Réchauffement : l’inertie antarctique
Tout d’abord, le point sur le réchauffement climatique. En la matière, l’antarctique fait presque figure d’exception, à une précaution près : c’est le continent le plus méconnu car jusqu’à présent le moins exploré de la planète. « Les explorateurs et les scientifiques ne l’ont découvert que relativement tard, donc, nous n’avons pas beaucoup de recul » prévient d’entrée David Salas. « Les données dont nous disposons datent de la dernière année polaire internationale (1957-58). Mais ce que l’on peut dire, sur ces 50 dernières années, c’est qu’on a l’impression que le système climatique de cette région est encore isolé du reste du monde. En effet, si l’antarctique ouest, notamment la péninsule antarctique – la partie qui remonte vers la pointe de l’Amérique du Sud, ndr -, s’est légèrement réchauffé, sa partie orientale, soit pratiquement les deux tiers du continent, s’est au contraire plutôt refroidie. Il faut dire que c’est une énorme masse inerte (14 millions de km²), recouverte d’une couche de 2 à 3000 m de glace et qui stocke 90% de l’eau douce terrestre. Si tout fondait, les océans monteraient de 60 mètres ! L’antarctique n’échappera certes pas au réchauffement. A l’horizon 2100, les projections de modèles climatiques montrent une élévation de température de 3 degrés. Cependant, avec des moyennes actuelles de -50 à -60° dans sa partie centrale, il continuera à y faire très froid. Effet étonnant du réchauffement entraînant une intensification des cycles hydrologiques : ce continent connaîtra davantage de précipitations et stockera encore plus de neige et de glace. Ainsi, l’antarctique contribuera à faire baisser d’1 millimètre par an le niveau des océans, une contribution négative plus que compensée par la fonte des glaces en arctique et la dilatation des océans ».

Icebergs : « le fruit du hasard »
En ce qui concerne les glaces, il faut savoir que les grands icebergs tabulaires typiques de cette région proviennent de la calotte glaciaire du continent lui-même. C’est un morceau de la calotte qui se détache et qui peut –ou non- glisser dans l’océan en profitant parfois d’une fragilisation momentanée des bancs de glace de Ross ou de Weddell notamment. Mais, explique Davis Salas, le détachement d’un iceberg est le fruit du hasard : « si on en croise beaucoup en ce moment, il peut très bien ne rien se passer pendant les 10 prochaines années ! ». Les nombreuses glaces repérées dans ce Vendée Globe avec l’aide de CLS Argos seraient donc des icebergs nés il y a longtemps, peut-être au début des années 2000, une période qui a vu l’apparition de nombreux mastodontes glacés.

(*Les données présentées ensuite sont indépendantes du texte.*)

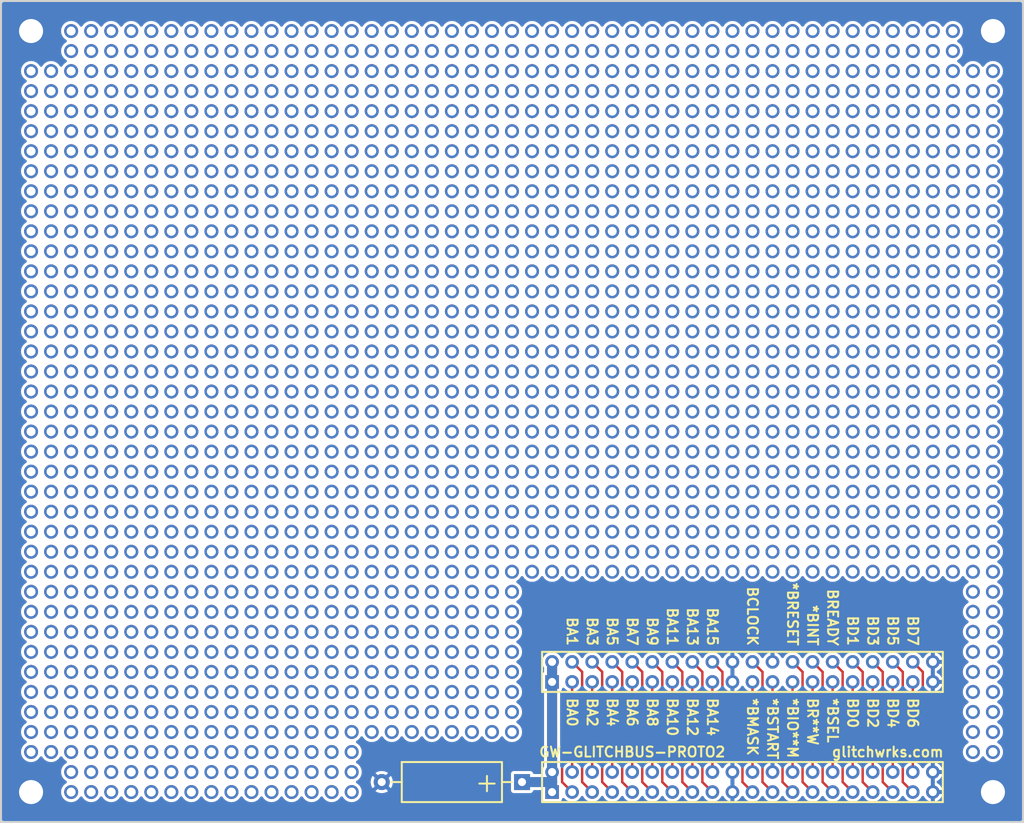
<source format=kicad_pcb>
(kicad_pcb
	(version 20240108)
	(generator "pcbnew")
	(generator_version "8.0")
	(general
		(thickness 1.6)
		(legacy_teardrops no)
	)
	(paper "USLetter")
	(title_block
		(title "Glitchbus Prototyping Board")
		(date "2024-11-12")
		(rev "PRODUCTION")
		(company "Glitch Works, LLC")
		(comment 1 "J. Chapman")
	)
	(layers
		(0 "F.Cu" signal)
		(31 "B.Cu" signal)
		(32 "B.Adhes" user "B.Adhesive")
		(33 "F.Adhes" user "F.Adhesive")
		(34 "B.Paste" user)
		(35 "F.Paste" user)
		(36 "B.SilkS" user "B.Silkscreen")
		(37 "F.SilkS" user "F.Silkscreen")
		(38 "B.Mask" user)
		(39 "F.Mask" user)
		(40 "Dwgs.User" user "User.Drawings")
		(41 "Cmts.User" user "User.Comments")
		(42 "Eco1.User" user "User.Eco1")
		(43 "Eco2.User" user "User.Eco2")
		(44 "Edge.Cuts" user)
		(45 "Margin" user)
		(46 "B.CrtYd" user "B.Courtyard")
		(47 "F.CrtYd" user "F.Courtyard")
		(48 "B.Fab" user)
		(49 "F.Fab" user)
	)
	(setup
		(pad_to_mask_clearance 0.2)
		(solder_mask_min_width 0.25)
		(allow_soldermask_bridges_in_footprints no)
		(pcbplotparams
			(layerselection 0x00010e0_ffffffff)
			(plot_on_all_layers_selection 0x0000000_00000000)
			(disableapertmacros no)
			(usegerberextensions no)
			(usegerberattributes no)
			(usegerberadvancedattributes no)
			(creategerberjobfile no)
			(dashed_line_dash_ratio 12.000000)
			(dashed_line_gap_ratio 3.000000)
			(svgprecision 4)
			(plotframeref no)
			(viasonmask no)
			(mode 1)
			(useauxorigin no)
			(hpglpennumber 1)
			(hpglpenspeed 20)
			(hpglpendiameter 15.000000)
			(pdf_front_fp_property_popups yes)
			(pdf_back_fp_property_popups yes)
			(dxfpolygonmode yes)
			(dxfimperialunits yes)
			(dxfusepcbnewfont yes)
			(psnegative no)
			(psa4output no)
			(plotreference yes)
			(plotvalue yes)
			(plotfptext yes)
			(plotinvisibletext no)
			(sketchpadsonfab no)
			(subtractmaskfromsilk no)
			(outputformat 1)
			(mirror no)
			(drillshape 0)
			(scaleselection 1)
			(outputdirectory "gerbers/")
		)
	)
	(net 0 "")
	(net 1 "VCC")
	(net 2 "GND")
	(net 3 "BA0")
	(net 4 "BA1")
	(net 5 "BA2")
	(net 6 "BA3")
	(net 7 "BA4")
	(net 8 "BA5")
	(net 9 "BA6")
	(net 10 "BA7")
	(net 11 "BA8")
	(net 12 "BA9")
	(net 13 "BA10")
	(net 14 "BA11")
	(net 15 "BA12")
	(net 16 "BA13")
	(net 17 "BA14")
	(net 18 "BA15")
	(net 19 "*BMASK")
	(net 20 "BCLOCK")
	(net 21 "*BSTART")
	(net 22 "BIO**M")
	(net 23 "*BRESET")
	(net 24 "BR**W")
	(net 25 "*BINT")
	(net 26 "BREADY")
	(net 27 "BD0")
	(net 28 "BD1")
	(net 29 "BD2")
	(net 30 "BD3")
	(net 31 "BD4")
	(net 32 "BD5")
	(net 33 "BD6")
	(net 34 "BD7")
	(net 35 "*BSELECTED")
	(footprint "mounting:120mil_no_silkscreen" (layer "F.Cu") (at 195.58 152.4 90))
	(footprint "mounting:120mil_no_silkscreen" (layer "F.Cu") (at 73.66 152.4 90))
	(footprint "mounting:120mil_no_silkscreen" (layer "F.Cu") (at 73.66 55.88 90))
	(footprint "mounting:120mil_no_silkscreen" (layer "F.Cu") (at 195.58 55.88 90))
	(footprint "gw_headers:STRAIGHT_2x20" (layer "F.Cu") (at 139.7 138.43 90))
	(footprint "gw_headers:STRAIGHT_2x20" (layer "F.Cu") (at 139.7 152.4 90))
	(footprint "mounting:70MIL_45DRILL_NO_SILKSCREEN" (layer "F.Cu") (at 78.74 55.88))
	(footprint "mounting:70MIL_45DRILL_NO_SILKSCREEN" (layer "F.Cu") (at 81.28 55.88))
	(footprint "mounting:70MIL_45DRILL_NO_SILKSCREEN" (layer "F.Cu") (at 83.82 55.88))
	(footprint "mounting:70MIL_45DRILL_NO_SILKSCREEN" (layer "F.Cu") (at 86.36 55.88))
	(footprint "mounting:70MIL_45DRILL_NO_SILKSCREEN" (layer "F.Cu") (at 96.52 55.88))
	(footprint "mounting:70MIL_45DRILL_NO_SILKSCREEN" (layer "F.Cu") (at 88.9 55.88))
	(footprint "mounting:70MIL_45DRILL_NO_SILKSCREEN" (layer "F.Cu") (at 93.98 55.88))
	(footprint "mounting:70MIL_45DRILL_NO_SILKSCREEN" (layer "F.Cu") (at 91.44 55.88))
	(footprint "mounting:70MIL_45DRILL_NO_SILKSCREEN" (layer "F.Cu") (at 106.68 55.88))
	(footprint "mounting:70MIL_45DRILL_NO_SILKSCREEN" (layer "F.Cu") (at 111.76 55.88))
	(footprint "mounting:70MIL_45DRILL_NO_SILKSCREEN" (layer "F.Cu") (at 99.06 55.88))
	(footprint "mounting:70MIL_45DRILL_NO_SILKSCREEN" (layer "F.Cu") (at 104.14 55.88))
	(footprint "mounting:70MIL_45DRILL_NO_SILKSCREEN" (layer "F.Cu") (at 114.3 55.88))
	(footprint "mounting:70MIL_45DRILL_NO_SILKSCREEN" (layer "F.Cu") (at 101.6 55.88))
	(footprint "mounting:70MIL_45DRILL_NO_SILKSCREEN" (layer "F.Cu") (at 109.22 55.88))
	(footprint "mounting:70MIL_45DRILL_NO_SILKSCREEN" (layer "F.Cu") (at 116.84 55.88))
	(footprint "mounting:70MIL_45DRILL_NO_SILKSCREEN" (layer "F.Cu") (at 127 55.88))
	(footprint "mounting:70MIL_45DRILL_NO_SILKSCREEN" (layer "F.Cu") (at 132.08 55.88))
	(footprint "mounting:70MIL_45DRILL_NO_SILKSCREEN" (layer "F.Cu") (at 119.38 55.88))
	(footprint "mounting:70MIL_45DRILL_NO_SILKSCREEN" (layer "F.Cu") (at 144.78 55.88))
	(footprint "mounting:70MIL_45DRILL_NO_SILKSCREEN" (layer "F.Cu") (at 124.46 55.88))
	(footprint "mounting:70MIL_45DRILL_NO_SILKSCREEN" (layer "F.Cu") (at 134.62 55.88))
	(footprint "mounting:70MIL_45DRILL_NO_SILKSCREEN" (layer "F.Cu") (at 152.4 55.88))
	(footprint "mounting:70MIL_45DRILL_NO_SILKSCREEN" (layer "F.Cu") (at 154.94 55.88))
	(footprint "mounting:70MIL_45DRILL_NO_SILKSCREEN" (layer "F.Cu") (at 157.48 55.88))
	(footprint "mounting:70MIL_45DRILL_NO_SILKSCREEN" (layer "F.Cu") (at 121.92 55.88))
	(footprint "mounting:70MIL_45DRILL_NO_SILKSCREEN" (layer "F.Cu") (at 139.7 55.88))
	(footprint "mounting:70MIL_45DRILL_NO_SILKSCREEN" (layer "F.Cu") (at 147.32 55.88))
	(footprint "mounting:70MIL_45DRILL_NO_SILKSCREEN" (layer "F.Cu") (at 129.54 55.88))
	(footprint "mounting:70MIL_45DRILL_NO_SILKSCREEN" (layer "F.Cu") (at 149.86 55.88))
	(footprint "mounting:70MIL_45DRILL_NO_SILKSCREEN" (layer "F.Cu") (at 137.16 55.88))
	(footprint "mounting:70MIL_45DRILL_NO_SILKSCREEN" (layer "F.Cu") (at 142.24 55.88))
	(footprint "mounting:70MIL_45DRILL_NO_SILKSCREEN" (layer "F.Cu") (at 180.34 55.88))
	(footprint "mounting:70MIL_45DRILL_NO_SILKSCREEN" (layer "F.Cu") (at 177.8 55.88))
	(footprint "mounting:70MIL_45DRILL_NO_SILKSCREEN" (layer "F.Cu") (at 187.96 55.88))
	(footprint "mounting:70MIL_45DRILL_NO_SILKSCREEN" (layer "F.Cu") (at 190.5 55.88))
	(footprint "mounting:70MIL_45DRILL_NO_SILKSCREEN" (layer "F.Cu") (at 182.88 55.88))
	(footprint "mounting:70MIL_45DRILL_NO_SILKSCREEN" (layer "F.Cu") (at 172.72 55.88))
	(footprint "mounting:70MIL_45DRILL_NO_SILKSCREEN" (layer "F.Cu") (at 160.02 55.88))
	(footprint "mounting:70MIL_45DRILL_NO_SILKSCREEN" (layer "F.Cu") (at 162.56 55.88))
	(footprint "mounting:70MIL_45DRILL_NO_SILKSCREEN" (layer "F.Cu") (at 167.64 55.88))
	(footprint "mounting:70MIL_45DRILL_NO_SILKSCREEN" (layer "F.Cu") (at 185.42 55.88))
	(footprint "mounting:70MIL_45DRILL_NO_SILKSCREEN" (layer "F.Cu") (at 165.1 55.88))
	(footprint "mounting:70MIL_45DRILL_NO_SILKSCREEN" (layer "F.Cu") (at 175.26 55.88))
	(footprint "mounting:70MIL_45DRILL_NO_SILKSCREEN" (layer "F.Cu") (at 170.18 55.88))
	(footprint "mounting:70MIL_45DRILL_NO_SILKSCREEN" (layer "F.Cu") (at 86.36 58.42))
	(footprint "mounting:70MIL_45DRILL_NO_SILKSCREEN" (layer "F.Cu") (at 152.4 58.42))
	(footprint "mounting:70MIL_45DRILL_NO_SILKSCREEN" (layer "F.Cu") (at 175.26 58.42))
	(footprint "mounting:70MIL_45DRILL_NO_SILKSCREEN" (layer "F.Cu") (at 139.7 58.42))
	(footprint "mounting:70MIL_45DRILL_NO_SILKSCREEN" (layer "F.Cu") (at 91.44 58.42))
	(footprint "mounting:70MIL_45DRILL_NO_SILKSCREEN" (layer "F.Cu") (at 157.48 58.42))
	(footprint "mounting:70MIL_45DRILL_NO_SILKSCREEN" (layer "F.Cu") (at 78.74 58.42))
	(footprint "mounting:70MIL_45DRILL_NO_SILKSCREEN" (layer "F.Cu") (at 104.14 58.42))
	(footprint "mounting:70MIL_45DRILL_NO_SILKSCREEN" (layer "F.Cu") (at 83.82 58.42))
	(footprint "mounting:70MIL_45DRILL_NO_SILKSCREEN" (layer "F.Cu") (at 93.98 58.42))
	(footprint "mounting:70MIL_45DRILL_NO_SILKSCREEN" (layer "F.Cu") (at 111.76 58.42))
	(footprint "mounting:70MIL_45DRILL_NO_SILKSCREEN" (layer "F.Cu") (at 114.3 58.42))
	(footprint "mounting:70MIL_45DRILL_NO_SILKSCREEN" (layer "F.Cu") (at 116.84 58.42))
	(footprint "mounting:70MIL_45DRILL_NO_SILKSCREEN" (layer "F.Cu") (at 81.28 58.42))
	(footprint "mounting:70MIL_45DRILL_NO_SILKSCREEN" (layer "F.Cu") (at 99.06 58.42))
	(footprint "mounting:70MIL_45DRILL_NO_SILKSCREEN" (layer "F.Cu") (at 106.68 58.42))
	(footprint "mounting:70MIL_45DRILL_NO_SILKSCREEN" (layer "F.Cu") (at 137.16 58.42))
	(footprint "mounting:70MIL_45DRILL_NO_SILKSCREEN" (layer "F.Cu") (at 147.32 58.42))
	(footprint "mounting:70MIL_45DRILL_NO_SILKSCREEN" (layer "F.Cu") (at 149.86 58.42))
	(footprint "mounting:70MIL_45DRILL_NO_SILKSCREEN" (layer "F.Cu") (at 142.24 58.42))
	(footprint "mounting:70MIL_45DRILL_NO_SILKSCREEN" (layer "F.Cu") (at 132.08 58.42))
	(footprint "mounting:70MIL_45DRILL_NO_SILKSCREEN" (layer "F.Cu") (at 88.9 58.42))
	(footprint "mounting:70MIL_45DRILL_NO_SILKSCREEN" (layer "F.Cu") (at 119.38 58.42))
	(footprint "mounting:70MIL_45DRILL_NO_SILKSCREEN" (layer "F.Cu") (at 162.56 58.42))
	(footprint "mounting:70MIL_45DRILL_NO_SILKSCREEN" (layer "F.Cu") (at 187.96 58.42))
	(footprint "mounting:70MIL_45DRILL_NO_SILKSCREEN" (layer "F.Cu") (at 154.94 58.42))
	(footprint "mounting:70MIL_45DRILL_NO_SILKSCREEN" (layer "F.Cu") (at 177.8 58.42))
	(footprint "mounting:70MIL_45DRILL_NO_SILKSCREEN" (layer "F.Cu") (at 121.92 58.42))
	(footprint "mounting:70MIL_45DRILL_NO_SILKSCREEN" (layer "F.Cu") (at 127 58.42))
	(footprint "mounting:70MIL_45DRILL_NO_SILKSCREEN" (layer "F.Cu") (at 190.5 58.42))
	(footprint "mounting:70MIL_45DRILL_NO_SILKSCREEN" (layer "F.Cu") (at 180.34 58.42))
	(footprint "mounting:70MIL_45DRILL_NO_SILKSCREEN" (layer "F.Cu") (at 160.02 58.42))
	(footprint "mounting:70MIL_45DRILL_NO_SILKSCREEN" (layer "F.Cu") (at 170.18 58.42))
	(footprint "mounting:70MIL_45DRILL_NO_SILKSCREEN" (layer "F.Cu") (at 182.88 58.42))
	(footprint "mounting:70MIL_45DRILL_NO_SILKSCREEN" (layer "F.Cu") (at 185.42 58.42))
	(footprint "mounting:70MIL_45DRILL_NO_SILKSCREEN" (layer "F.Cu") (at 172.72 58.42))
	(footprint "mounting:70MIL_45DRILL_NO_SILKSCREEN" (layer "F.Cu") (at 165.1 58.42))
	(footprint "mounting:70MIL_45DRILL_NO_SILKSCREEN" (layer "F.Cu") (at 167.64 58.42))
	(footprint "mounting:70MIL_45DRILL_NO_SILKSCREEN" (layer "F.Cu") (at 109.22 58.42))
	(footprint "mounting:70MIL_45DRILL_NO_SILKSCREEN" (layer "F.Cu") (at 96.52 58.42))
	(footprint "mounting:70MIL_45DRILL_NO_SILKSCREEN" (layer "F.Cu") (at 144.78 58.42))
	(footprint "mounting:70MIL_45DRILL_NO_SILKSCREEN" (layer "F.Cu") (at 101.6 58.42))
	(footprint "mounting:70MIL_45DRILL_NO_SILKSCREEN" (layer "F.Cu") (at 124.46 58.42))
	(footprint "mounting:70MIL_45DRILL_NO_SILKSCREEN" (layer "F.Cu") (at 134.62 58.42))
	(footprint "mounting:70MIL_45DRILL_NO_SILKSCREEN" (layer "F.Cu") (at 129.54 58.42))
	(footprint "mounting:70MIL_45DRILL_NO_SILKSCREEN" (layer "F.Cu") (at 99.06 60.96))
	(footprint "mounting:70MIL_45DRILL_NO_SILKSCREEN" (layer "F.Cu") (at 104.14 60.96))
	(footprint "mounting:70MIL_45DRILL_NO_SILKSCREEN" (layer "F.Cu") (at 93.98 60.96))
	(footprint "mounting:70MIL_45DRILL_NO_SILKSCREEN" (layer "F.Cu") (at 106.68 60.96))
	(footprint "mounting:70MIL_45DRILL_NO_SILKSCREEN" (layer "F.Cu") (at 175.26 60.96))
	(footprint "mounting:70MIL_45DRILL_NO_SILKSCREEN" (layer "F.Cu") (at 139.7 60.96))
	(footprint "mounting:70MIL_45DRILL_NO_SILKSCREEN" (layer "F.Cu") (at 157.48 60.96))
	(footprint "mounting:70MIL_45DRILL_NO_SILKSCREEN" (layer "F.Cu") (at 187.96 60.96))
	(footprint "mounting:70MIL_45DRILL_NO_SILKSCREEN" (layer "F.Cu") (at 111.76 60.96))
	(footprint "mounting:70MIL_45DRILL_NO_SILKSCREEN" (layer "F.Cu") (at 116.84 60.96))
	(footprint "mounting:70MIL_45DRILL_NO_SILKSCREEN" (layer "F.Cu") (at 142.24 60.96))
	(footprint "mounting:70MIL_45DRILL_NO_SILKSCREEN" (layer "F.Cu") (at 109.22 60.96))
	(footprint "mounting:70MIL_45DRILL_NO_SILKSCREEN" (layer "F.Cu") (at 83.82 60.96))
	(footprint "mounting:70MIL_45DRILL_NO_SILKSCREEN" (layer "F.Cu") (at 78.74 60.96))
	(footprint "mounting:70MIL_45DRILL_NO_SILKSCREEN" (layer "F.Cu") (at 114.3 60.96))
	(footprint "mounting:70MIL_45DRILL_NO_SILKSCREEN" (layer "F.Cu") (at 162.56 60.96))
	(footprint "mounting:70MIL_45DRILL_NO_SILKSCREEN" (layer "F.Cu") (at 185.42 60.96))
	(footprint "mounting:70MIL_45DRILL_NO_SILKSCREEN" (layer "F.Cu") (at 88.9 60.96))
	(footprint "mounting:70MIL_45DRILL_NO_SILKSCREEN" (layer "F.Cu") (at 160.02 60.96))
	(footprint "mounting:70MIL_45DRILL_NO_SILKSCREEN" (layer "F.Cu") (at 101.6 60.96))
	(footprint "mounting:70MIL_45DRILL_NO_SILKSCREEN" (layer "F.Cu") (at 182.88 60.96))
	(footprint "mounting:70MIL_45DRILL_NO_SILKSCREEN" (layer "F.Cu") (at 190.5 60.96))
	(footprint "mounting:70MIL_45DRILL_NO_SILKSCREEN" (layer "F.Cu") (at 121.92 60.96))
	(footprint "mounting:70MIL_45DRILL_NO_SILKSCREEN" (layer "F.Cu") (at 149.86 60.96))
	(footprint "mounting:70MIL_45DRILL_NO_SILKSCREEN" (layer "F.Cu") (at 96.52 60.96))
	(footprint "mounting:70MIL_45DRILL_NO_SILKSCREEN" (layer "F.Cu") (at 154.94 60.96))
	(footprint "mounting:70MIL_45DRILL_NO_SILKSCREEN" (layer "F.Cu") (at 177.8 60.96))
	(footprint "mounting:70MIL_45DRILL_NO_SILKSCREEN" (layer "F.Cu") (at 119.38 60.96))
	(footprint "mounting:70MIL_45DRILL_NO_SILKSCREEN" (layer "F.Cu") (at 144.78 60.96))
	(footprint "mounting:70MIL_45DRILL_NO_SILKSCREEN" (layer "F.Cu") (at 127 60.96))
	(footprint "mounting:70MIL_45DRILL_NO_SILKSCREEN"
		(layer "F.Cu")
		(uuid "00000000-0000-0000-0000-00005e7bfad4")
		(at 172.72 60.96)
		(property "Reference" "REF**"
			(at 0 -1.905 0)
			(layer "F.SilkS")
			(hide yes)
			(uuid "e4dc9883-853a-455e-bc7e-d538dfd776b3")
		
... [2392251 chars truncated]
</source>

Taille et température de l’eau, des éléments déterminants
Or, nous apprend le chercheur, pour que des icebergs remontent en latitude en profitant des courants qui les éloignent de l’antarctique, il faut aussi qu’ils soient très gros. En 2006, on estime que les ‘glaçons’ observés au sud de la Nouvelle Zélande provenaient d’un iceberg mesurant 8500 km² ! En effet plus ils sont imposants, plus ils mettent de temps à fondre, plus ils voyageront longtemps dans le grand sud. Par ailleurs, David Salas relève un phénomène logique qui semble imparable à long terme : « partout, ça va se réchauffer, idem en ce qui concerne la température de l’océan. Si un iceberg se détachait en 2100, il mettrait, dans un océan plus chaud, beaucoup moins de temps à fondre qu’aujourd’hui. Théoriquement, il devrait donc aller moins loin ». Le tout étant de savoir si dans 90 ans, les icebergs seront beaucoup plus gros qu’aujourd’hui et à cette question, notre expert botte en touche : « nous ne sommes pas capables de le dire actuellement ».

Conclusion, la présence de glaces abondantes repérées ces dernières années par les marins en course autour du monde n’est peut-être qu’un épisode « ponctuel » d’une dizaine d’années et non le point de départ d’un prolifération d’icebergs qui irait crescendo dans le temps. Par ailleurs, il serait abusif d’affirmer que ce phénomène est directement lié au réchauffement climatique.